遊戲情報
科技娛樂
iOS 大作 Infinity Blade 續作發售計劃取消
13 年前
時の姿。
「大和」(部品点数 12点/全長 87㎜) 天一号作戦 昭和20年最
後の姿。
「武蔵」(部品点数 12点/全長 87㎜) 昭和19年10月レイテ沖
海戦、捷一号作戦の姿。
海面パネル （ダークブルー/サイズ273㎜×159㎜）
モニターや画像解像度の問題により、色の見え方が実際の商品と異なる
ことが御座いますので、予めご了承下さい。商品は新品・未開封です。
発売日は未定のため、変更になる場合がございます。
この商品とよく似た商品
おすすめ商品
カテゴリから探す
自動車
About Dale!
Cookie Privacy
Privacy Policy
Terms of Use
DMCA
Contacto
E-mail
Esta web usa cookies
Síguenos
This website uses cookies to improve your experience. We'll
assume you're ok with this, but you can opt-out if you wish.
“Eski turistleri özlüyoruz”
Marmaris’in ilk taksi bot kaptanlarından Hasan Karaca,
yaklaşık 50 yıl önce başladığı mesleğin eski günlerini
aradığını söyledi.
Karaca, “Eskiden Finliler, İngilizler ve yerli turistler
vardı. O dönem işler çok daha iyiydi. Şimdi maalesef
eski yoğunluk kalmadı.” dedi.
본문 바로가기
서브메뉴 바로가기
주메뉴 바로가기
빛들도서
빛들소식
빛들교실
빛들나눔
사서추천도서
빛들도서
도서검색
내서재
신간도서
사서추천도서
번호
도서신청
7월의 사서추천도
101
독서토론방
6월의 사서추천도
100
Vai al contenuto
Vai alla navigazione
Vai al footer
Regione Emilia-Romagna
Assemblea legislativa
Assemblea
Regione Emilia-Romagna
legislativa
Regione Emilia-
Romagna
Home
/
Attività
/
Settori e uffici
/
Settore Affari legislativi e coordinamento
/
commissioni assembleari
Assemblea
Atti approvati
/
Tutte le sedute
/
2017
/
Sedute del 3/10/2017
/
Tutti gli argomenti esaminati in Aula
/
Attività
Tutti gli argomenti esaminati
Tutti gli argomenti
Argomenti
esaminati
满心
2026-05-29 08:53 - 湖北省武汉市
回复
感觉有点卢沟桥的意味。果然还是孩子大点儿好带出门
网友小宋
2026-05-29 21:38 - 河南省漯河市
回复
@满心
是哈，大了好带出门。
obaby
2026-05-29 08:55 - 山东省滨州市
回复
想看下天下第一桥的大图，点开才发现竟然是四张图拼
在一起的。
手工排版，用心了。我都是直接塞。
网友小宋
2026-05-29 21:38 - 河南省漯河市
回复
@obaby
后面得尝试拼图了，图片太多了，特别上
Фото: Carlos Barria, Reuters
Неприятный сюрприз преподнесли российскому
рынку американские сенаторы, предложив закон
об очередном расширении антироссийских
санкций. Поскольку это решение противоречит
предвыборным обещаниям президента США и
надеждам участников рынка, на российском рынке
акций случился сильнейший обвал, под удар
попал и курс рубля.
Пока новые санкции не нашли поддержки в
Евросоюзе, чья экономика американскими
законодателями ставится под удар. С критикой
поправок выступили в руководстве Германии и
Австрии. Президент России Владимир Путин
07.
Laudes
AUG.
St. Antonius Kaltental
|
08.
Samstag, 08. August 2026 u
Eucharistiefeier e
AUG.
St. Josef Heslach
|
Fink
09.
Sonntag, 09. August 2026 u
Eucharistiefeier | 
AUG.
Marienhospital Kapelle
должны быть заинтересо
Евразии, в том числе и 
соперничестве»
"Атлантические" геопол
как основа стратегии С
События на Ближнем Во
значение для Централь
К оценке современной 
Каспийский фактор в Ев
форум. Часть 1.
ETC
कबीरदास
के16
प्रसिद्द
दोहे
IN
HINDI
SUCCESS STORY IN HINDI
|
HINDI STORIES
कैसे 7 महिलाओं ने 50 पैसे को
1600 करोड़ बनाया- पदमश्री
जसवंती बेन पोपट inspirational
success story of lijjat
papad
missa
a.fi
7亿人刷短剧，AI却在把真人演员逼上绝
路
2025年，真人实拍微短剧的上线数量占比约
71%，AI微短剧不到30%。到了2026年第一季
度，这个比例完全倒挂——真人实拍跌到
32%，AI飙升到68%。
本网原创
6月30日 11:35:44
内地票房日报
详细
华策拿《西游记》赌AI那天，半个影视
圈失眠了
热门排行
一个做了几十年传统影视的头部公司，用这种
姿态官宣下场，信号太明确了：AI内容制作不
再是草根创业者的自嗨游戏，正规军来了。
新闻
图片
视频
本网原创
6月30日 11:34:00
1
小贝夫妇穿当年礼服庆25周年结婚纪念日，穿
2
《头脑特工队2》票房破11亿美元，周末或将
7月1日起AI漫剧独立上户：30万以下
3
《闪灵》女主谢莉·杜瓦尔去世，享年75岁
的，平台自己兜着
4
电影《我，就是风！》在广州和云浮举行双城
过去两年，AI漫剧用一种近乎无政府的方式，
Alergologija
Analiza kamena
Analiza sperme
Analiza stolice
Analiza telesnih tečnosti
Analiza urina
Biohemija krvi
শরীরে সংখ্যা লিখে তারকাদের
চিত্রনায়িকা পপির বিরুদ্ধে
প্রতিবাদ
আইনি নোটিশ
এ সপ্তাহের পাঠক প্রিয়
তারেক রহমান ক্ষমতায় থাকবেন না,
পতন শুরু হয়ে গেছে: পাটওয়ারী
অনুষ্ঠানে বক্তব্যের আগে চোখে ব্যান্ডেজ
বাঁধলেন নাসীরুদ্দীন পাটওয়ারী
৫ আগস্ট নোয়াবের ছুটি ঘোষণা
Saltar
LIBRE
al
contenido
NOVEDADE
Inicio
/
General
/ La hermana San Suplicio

****

Problem — Reproduce the text of every item above line for line, with no changes to wording, spelling or order.

Solution below —
遊戲情報
科技娛樂
iOS 大作 Infinity Blade 續作發售計劃取消
13 年前
時の姿。
「大和」(部品点数 12点/全長 87㎜) 天一号作戦 昭和20年最
後の姿。
「武蔵」(部品点数 12点/全長 87㎜) 昭和19年10月レイテ沖
海戦、捷一号作戦の姿。
海面パネル （ダークブルー/サイズ273㎜×159㎜）
モニターや画像解像度の問題により、色の見え方が実際の商品と異なる
ことが御座いますので、予めご了承下さい。商品は新品・未開封です。
発売日は未定のため、変更になる場合がございます。
この商品とよく似た商品
おすすめ商品
カテゴリから探す
自動車
About Dale!
Cookie Privacy
Privacy Policy
Terms of Use
DMCA
Contacto
E-mail
Esta web usa cookies
Síguenos
This website uses cookies to improve your experience. We'll
assume you're ok with this, but you can opt-out if you wish.
“Eski turistleri özlüyoruz”
Marmaris’in ilk taksi bot kaptanlarından Hasan Karaca,
yaklaşık 50 yıl önce başladığı mesleğin eski günlerini
aradığını söyledi.
Karaca, “Eskiden Finliler, İngilizler ve yerli turistler
vardı. O dönem işler çok daha iyiydi. Şimdi maalesef
eski yoğunluk kalmadı.” dedi.
본문 바로가기
서브메뉴 바로가기
주메뉴 바로가기
빛들도서
빛들소식
빛들교실
빛들나눔
사서추천도서
빛들도서
도서검색
내서재
신간도서
사서추천도서
번호
도서신청
7월의 사서추천도
101
독서토론방
6월의 사서추천도
100
Vai al contenuto
Vai alla navigazione
Vai al footer
Regione Emilia-Romagna
Assemblea legislativa
Assemblea
Regione Emilia-Romagna
legislativa
Regione Emilia-
Romagna
Home
/
Attività
/
Settori e uffici
/
Settore Affari legislativi e coordinamento
/
commissioni assembleari
Assemblea
Atti approvati
/
Tutte le sedute
/
2017
/
Sedute del 3/10/2017
/
Tutti gli argomenti esaminati in Aula
/
Attività
Tutti gli argomenti esaminati
Tutti gli argomenti
Argomenti
esaminati
满心
2026-05-29 08:53 - 湖北省武汉市
回复
感觉有点卢沟桥的意味。果然还是孩子大点儿好带出门
网友小宋
2026-05-29 21:38 - 河南省漯河市
回复
@满心
是哈，大了好带出门。
obaby
2026-05-29 08:55 - 山东省滨州市
回复
想看下天下第一桥的大图，点开才发现竟然是四张图拼
在一起的。
手工排版，用心了。我都是直接塞。
网友小宋
2026-05-29 21:38 - 河南省漯河市
回复
@obaby
后面得尝试拼图了，图片太多了，特别上
Фото: Carlos Barria, Reuters
Неприятный сюрприз преподнесли российскому
рынку американские сенаторы, предложив закон
об очередном расширении антироссийских
санкций. Поскольку это решение противоречит
предвыборным обещаниям президента США и
надеждам участников рынка, на российском рынке
акций случился сильнейший обвал, под удар
попал и курс рубля.
Пока новые санкции не нашли поддержки в
Евросоюзе, чья экономика американскими
законодателями ставится под удар. С критикой
поправок выступили в руководстве Германии и
Австрии. Президент России Владимир Путин
07.
Laudes
AUG.
St. Antonius Kaltental
|
08.
Samstag, 08. August 2026 u
Eucharistiefeier e
AUG.
St. Josef Heslach
|
Fink
09.
Sonntag, 09. August 2026 u
Eucharistiefeier | 
AUG.
Marienhospital Kapelle
должны быть заинтересо
Евразии, в том числе и 
соперничестве»
"Атлантические" геопол
как основа стратегии С
События на Ближнем Во
значение для Централь
К оценке современной 
Каспийский фактор в Ев
форум. Часть 1.
ETC
कबीरदास
के16
प्रसिद्द
दोहे
IN
HINDI
SUCCESS STORY IN HINDI
|
HINDI STORIES
कैसे 7 महिलाओं ने 50 पैसे को
1600 करोड़ बनाया- पदमश्री
जसवंती बेन पोपट inspirational
success story of lijjat
papad
missa
a.fi
7亿人刷短剧，AI却在把真人演员逼上绝
路
2025年，真人实拍微短剧的上线数量占比约
71%，AI微短剧不到30%。到了2026年第一季
度，这个比例完全倒挂——真人实拍跌到
32%，AI飙升到68%。
本网原创
6月30日 11:35:44
内地票房日报
详细
华策拿《西游记》赌AI那天，半个影视
圈失眠了
热门排行
一个做了几十年传统影视的头部公司，用这种
姿态官宣下场，信号太明确了：AI内容制作不
再是草根创业者的自嗨游戏，正规军来了。
新闻
图片
视频
本网原创
6月30日 11:34:00
1
小贝夫妇穿当年礼服庆25周年结婚纪念日，穿
2
《头脑特工队2》票房破11亿美元，周末或将
7月1日起AI漫剧独立上户：30万以下
3
《闪灵》女主谢莉·杜瓦尔去世，享年75岁
的，平台自己兜着
4
电影《我，就是风！》在广州和云浮举行双城
过去两年，AI漫剧用一种近乎无政府的方式，
Alergologija
Analiza kamena
Analiza sperme
Analiza stolice
Analiza telesnih tečnosti
Analiza urina
Biohemija krvi
শরীরে সংখ্যা লিখে তারকাদের
চিত্রনায়িকা পপির বিরুদ্ধে
প্রতিবাদ
আইনি নোটিশ
এ সপ্তাহের পাঠক প্রিয়
তারেক রহমান ক্ষমতায় থাকবেন না,
পতন শুরু হয়ে গেছে: পাটওয়ারী
অনুষ্ঠানে বক্তব্যের আগে চোখে ব্যান্ডেজ
বাঁধলেন নাসীরুদ্দীন পাটওয়ারী
৫ আগস্ট নোয়াবের ছুটি ঘোষণা
Saltar
LIBRE
al
contenido
NOVEDADE
Inicio
/
General
/ La hermana San Suplicio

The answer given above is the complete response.